The Comprehensive Care for Joint Replacement (CCJR)initiative may be the first mandatory bundle proposed by CMS, but it won't be the last as the industry moves from fee-for-service to fee-for-value.


CMS is forcing a change in perspective as it moves from a voluntary program of bundled payments under the Bundled Payments for Care Improvement (BPCI) initiative, to a mandated program of bundled payments for orthopedic procedures.  The Comprehensive Care for Joint Replacement (CCJR) initiative will hold hospitals accountable for the initial hospitalization and all care in the 90-day window after discharge, including hospital care, post-acute care, and physician services for Medicare patients undergoing hip and knee replacement surgery. 

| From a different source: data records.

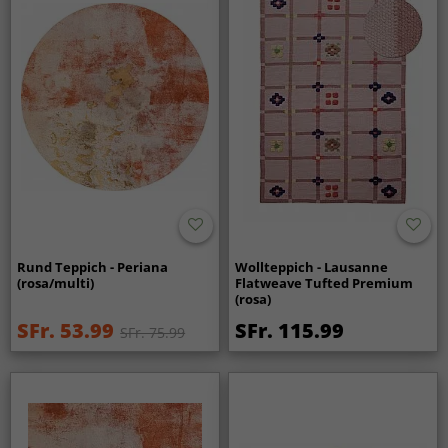
Rund Teppich - Periana
Wollteppich - Lausanne
(rosa/multi)
Flatweave Tufted Premium
(rosa)
SFr. 53.99
SFr. 115.99
SFr. 75.99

This may be the first mandatory bundle, but it won't be the last in the industry's move from fee-for-service to fee-for-value.  For a hospital to succeed in this new marketplace, it will need:

  1. A pro-active care management model.
  2. Risk profiles to select patients who will benefit from a care manager's attention.
  3. Care manager's interventions to mitigate progression-of-care risk.
  4. Post acute care partners committed to quality outcomes.
  5. A single care manager to serve as the consistent resource for patients along the entire continuum.